Otro año comienza, no sé cómo será, ni sé qué viviré, pero sé que es un nuevo comienzo, donde el punto final no existe, y por lo pronto, no existirá. Otras esperanzas, o… ¿Las mismas renovadas?, lo importante es que nuevas o no, siempre están y no se pierden en esta vida donde el perder es fácil, y el ganar cuesta. Un nuevo camino, o tal vez sea el mismo con otro rumbo. No lo sé. Siempre yendo y viniendo por el sendero de la incertidumbre, siempre tan de prisa, y despacio al mismo tiempo.
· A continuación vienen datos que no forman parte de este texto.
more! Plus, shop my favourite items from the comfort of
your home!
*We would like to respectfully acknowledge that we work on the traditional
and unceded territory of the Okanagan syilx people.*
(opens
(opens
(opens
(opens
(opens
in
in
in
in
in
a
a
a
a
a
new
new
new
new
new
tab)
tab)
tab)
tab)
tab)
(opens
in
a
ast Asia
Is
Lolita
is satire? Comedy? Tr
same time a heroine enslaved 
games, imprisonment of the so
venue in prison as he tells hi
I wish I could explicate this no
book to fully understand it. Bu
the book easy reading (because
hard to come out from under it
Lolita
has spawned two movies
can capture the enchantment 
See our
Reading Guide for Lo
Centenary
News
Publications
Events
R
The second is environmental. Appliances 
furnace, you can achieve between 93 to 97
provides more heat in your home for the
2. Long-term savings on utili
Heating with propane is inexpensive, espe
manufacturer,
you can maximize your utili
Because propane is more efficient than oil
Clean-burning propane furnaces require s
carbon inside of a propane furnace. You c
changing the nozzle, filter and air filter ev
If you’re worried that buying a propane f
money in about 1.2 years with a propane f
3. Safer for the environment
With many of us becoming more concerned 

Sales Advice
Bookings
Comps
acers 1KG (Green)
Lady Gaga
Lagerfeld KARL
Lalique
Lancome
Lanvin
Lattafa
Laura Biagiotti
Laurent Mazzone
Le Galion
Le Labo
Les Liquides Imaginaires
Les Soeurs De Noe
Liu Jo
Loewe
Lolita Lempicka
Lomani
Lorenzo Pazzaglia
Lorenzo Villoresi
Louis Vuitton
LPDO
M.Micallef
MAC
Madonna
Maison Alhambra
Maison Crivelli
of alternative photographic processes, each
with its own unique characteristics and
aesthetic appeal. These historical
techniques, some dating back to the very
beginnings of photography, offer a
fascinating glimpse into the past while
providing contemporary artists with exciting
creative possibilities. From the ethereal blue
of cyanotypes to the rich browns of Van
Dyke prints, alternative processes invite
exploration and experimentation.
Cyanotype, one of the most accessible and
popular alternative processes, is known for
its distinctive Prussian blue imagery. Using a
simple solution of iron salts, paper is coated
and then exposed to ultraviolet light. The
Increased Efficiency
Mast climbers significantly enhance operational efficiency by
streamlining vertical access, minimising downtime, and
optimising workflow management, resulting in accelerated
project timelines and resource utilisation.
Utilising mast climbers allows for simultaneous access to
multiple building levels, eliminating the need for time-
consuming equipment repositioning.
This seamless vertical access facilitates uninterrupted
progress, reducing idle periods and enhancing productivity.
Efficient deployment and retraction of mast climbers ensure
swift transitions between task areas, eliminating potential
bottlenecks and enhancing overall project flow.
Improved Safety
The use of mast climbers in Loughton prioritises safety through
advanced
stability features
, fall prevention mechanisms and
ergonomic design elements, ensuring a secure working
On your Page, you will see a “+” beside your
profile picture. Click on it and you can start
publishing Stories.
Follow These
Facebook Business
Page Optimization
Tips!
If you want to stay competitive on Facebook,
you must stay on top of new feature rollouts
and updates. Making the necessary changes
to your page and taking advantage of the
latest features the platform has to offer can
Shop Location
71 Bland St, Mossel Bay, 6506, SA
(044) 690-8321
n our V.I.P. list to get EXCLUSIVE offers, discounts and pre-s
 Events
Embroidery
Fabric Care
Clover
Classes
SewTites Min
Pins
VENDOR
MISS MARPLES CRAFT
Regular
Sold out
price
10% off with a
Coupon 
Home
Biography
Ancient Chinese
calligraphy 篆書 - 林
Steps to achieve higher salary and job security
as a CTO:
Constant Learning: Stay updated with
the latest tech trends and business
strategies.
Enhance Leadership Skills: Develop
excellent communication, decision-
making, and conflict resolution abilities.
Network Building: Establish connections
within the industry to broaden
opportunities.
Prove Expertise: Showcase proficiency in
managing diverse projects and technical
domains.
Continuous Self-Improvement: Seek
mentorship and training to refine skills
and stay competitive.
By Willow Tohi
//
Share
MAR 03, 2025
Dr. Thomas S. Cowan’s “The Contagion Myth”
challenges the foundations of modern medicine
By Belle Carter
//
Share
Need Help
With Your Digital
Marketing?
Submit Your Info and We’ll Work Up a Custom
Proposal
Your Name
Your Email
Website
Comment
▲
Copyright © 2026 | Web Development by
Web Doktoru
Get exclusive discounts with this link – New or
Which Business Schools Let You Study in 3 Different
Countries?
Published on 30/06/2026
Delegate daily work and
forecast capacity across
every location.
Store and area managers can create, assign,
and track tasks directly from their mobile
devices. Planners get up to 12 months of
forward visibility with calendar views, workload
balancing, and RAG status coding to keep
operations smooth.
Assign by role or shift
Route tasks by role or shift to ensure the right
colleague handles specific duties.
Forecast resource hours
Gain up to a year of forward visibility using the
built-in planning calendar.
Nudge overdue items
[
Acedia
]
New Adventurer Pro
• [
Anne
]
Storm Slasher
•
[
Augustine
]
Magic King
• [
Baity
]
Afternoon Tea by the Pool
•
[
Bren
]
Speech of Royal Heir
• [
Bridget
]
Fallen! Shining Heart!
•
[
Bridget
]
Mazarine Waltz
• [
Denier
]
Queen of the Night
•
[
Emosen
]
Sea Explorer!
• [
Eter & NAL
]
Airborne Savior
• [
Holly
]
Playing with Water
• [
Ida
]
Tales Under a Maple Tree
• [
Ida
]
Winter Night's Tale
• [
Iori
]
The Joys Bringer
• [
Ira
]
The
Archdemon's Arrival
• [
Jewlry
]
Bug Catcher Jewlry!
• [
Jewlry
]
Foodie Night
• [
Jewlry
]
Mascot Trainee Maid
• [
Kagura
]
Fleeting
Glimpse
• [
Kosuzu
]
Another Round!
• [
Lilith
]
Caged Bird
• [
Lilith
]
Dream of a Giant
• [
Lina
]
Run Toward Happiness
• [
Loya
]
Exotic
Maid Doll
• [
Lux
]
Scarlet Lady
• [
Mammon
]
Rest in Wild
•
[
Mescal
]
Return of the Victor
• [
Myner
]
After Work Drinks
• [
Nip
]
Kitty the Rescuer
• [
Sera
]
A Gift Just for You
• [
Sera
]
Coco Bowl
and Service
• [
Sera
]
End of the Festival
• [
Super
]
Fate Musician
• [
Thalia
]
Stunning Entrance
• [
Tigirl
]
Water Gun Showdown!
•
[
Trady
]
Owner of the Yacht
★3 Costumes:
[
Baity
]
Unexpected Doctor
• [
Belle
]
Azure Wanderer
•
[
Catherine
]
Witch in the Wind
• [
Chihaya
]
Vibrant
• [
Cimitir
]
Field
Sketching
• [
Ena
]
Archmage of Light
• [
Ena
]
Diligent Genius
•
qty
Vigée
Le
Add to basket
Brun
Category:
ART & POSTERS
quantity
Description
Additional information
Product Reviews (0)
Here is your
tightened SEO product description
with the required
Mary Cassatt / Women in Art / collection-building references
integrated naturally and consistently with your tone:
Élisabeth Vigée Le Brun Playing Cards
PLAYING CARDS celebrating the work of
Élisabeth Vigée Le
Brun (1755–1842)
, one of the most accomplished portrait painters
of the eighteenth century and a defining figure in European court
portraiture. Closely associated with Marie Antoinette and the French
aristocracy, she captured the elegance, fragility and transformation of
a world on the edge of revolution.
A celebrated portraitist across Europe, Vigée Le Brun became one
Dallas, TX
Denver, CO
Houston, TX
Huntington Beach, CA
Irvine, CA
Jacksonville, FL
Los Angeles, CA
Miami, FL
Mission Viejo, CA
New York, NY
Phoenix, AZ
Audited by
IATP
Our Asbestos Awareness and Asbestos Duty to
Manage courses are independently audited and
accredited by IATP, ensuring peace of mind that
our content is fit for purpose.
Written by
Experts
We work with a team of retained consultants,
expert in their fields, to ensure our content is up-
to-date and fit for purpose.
Quiero brindarle al tiempo, lo que la vida me brinda: el amor que me rodea y veo en cada despertar del sol saliente, ese mismo que veo en cara rostro preocupado por mi bien estar, el mismo incluso que se aleja para volver algún día.
El 2012, una nueva entrada a la salida de ayer, las nubes despejadas que en un pasado fueron tormentas, y el rayo que emitía ruido en un actual silencio. Nuevas metas y nuevos métodos, pero viejas amistades que me llenan por completo. Un espacio en mi vida para las personas recientes, y toda una bodega para ya las añejas.
Yo amé, sufrí, fui la herida más profunda y sin piedad, fui la lágrima permanente que nunca se secaba, pero hoy soy el presente entero, sin nada de lo antes mencionado.
Hoy, puedo más que ayer, pero seguramente, menos que mañana. Puedo crecer, madurar, violar las reglas de la vida, y sentirme feliz.